New economics for impact investing
Authored by Benoit Passot, nef consulting today published a short report which shows how achieving financial and social returns can be made more effective. (Download the press release).
New economics for impact investing explores the theoretical underpinnings of impact investing and social enterprise – investments and businesses that are managed to produce both financial returns and social and environmental impact.
At at time when businesses are under increasing pressure to demonstrate and maximise the social and environmental impact of their operations and activities, we debunk the idea that if businesses are best at profit, and charities best at impact, we should let them specialise in what they each do best. Business in the Community has provided a Foreword for the UK report, while Nexii has provided a Foreword for the US version.

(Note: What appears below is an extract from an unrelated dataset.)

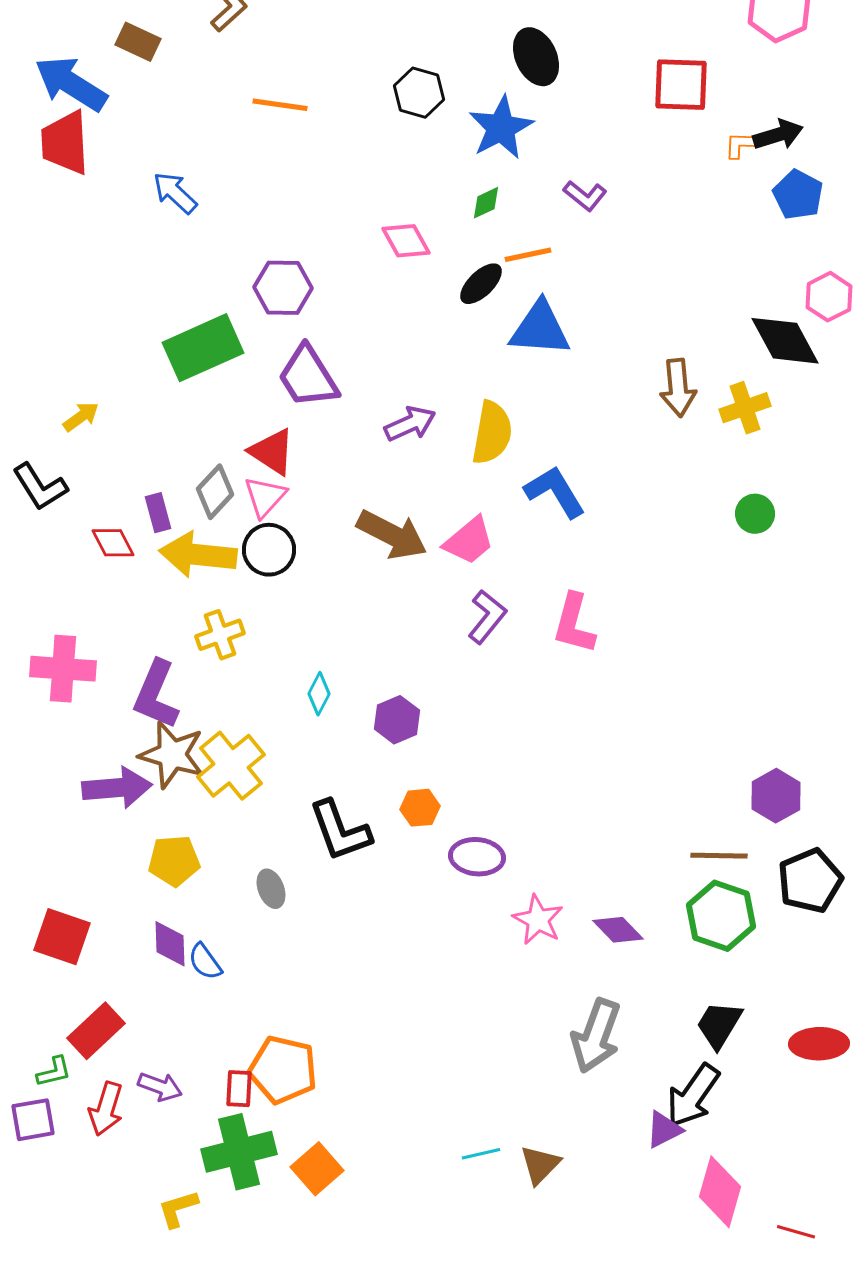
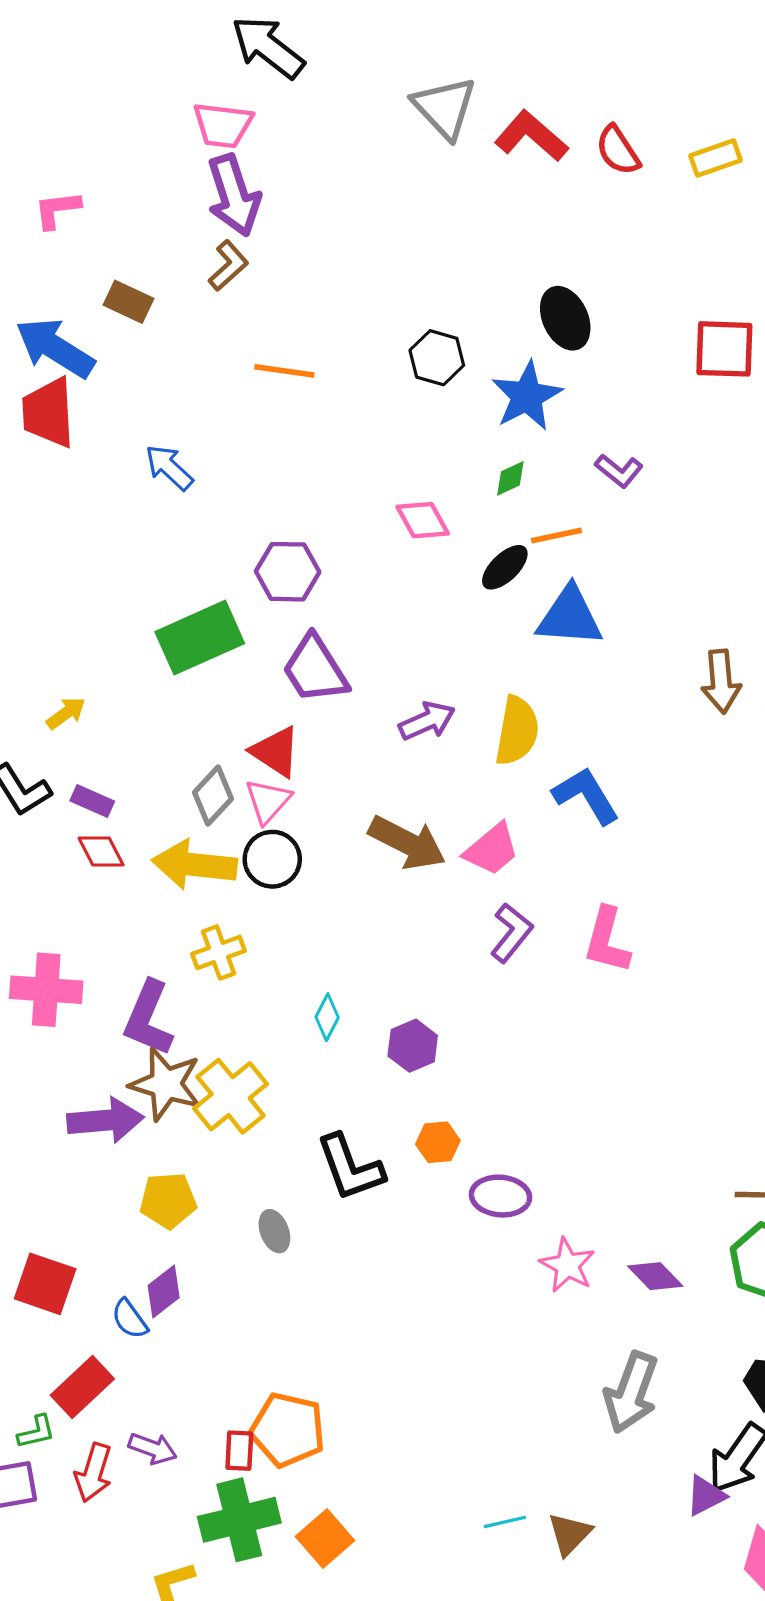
purple rectangle: (158, 513) -> (92, 801), moved, turned -51
purple diamond: (170, 944) -> (164, 1292), turned 54
blue semicircle: (205, 962) -> (130, 1319), moved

The sustainability agenda is not a simple "win-win". We explain in accessible language how businesses, trusts, funds and charities can navigate the potential trade-off between making money and achieving impact. The report concludes with five implications: showing how impact investors, philanthropic funds, and businesses, can put new economics into action.
New economics for impact investing will be relevant for professionals:
- in the finance sector, interested in the economic theory behind the emerging field of impact investing.
- in the social sector, interested in attracting new funding sources to create social impact.
- involved in managing assets and partnerships to achieve socially responsible returns.
- who pursue the measurement of social value (like nef consulting).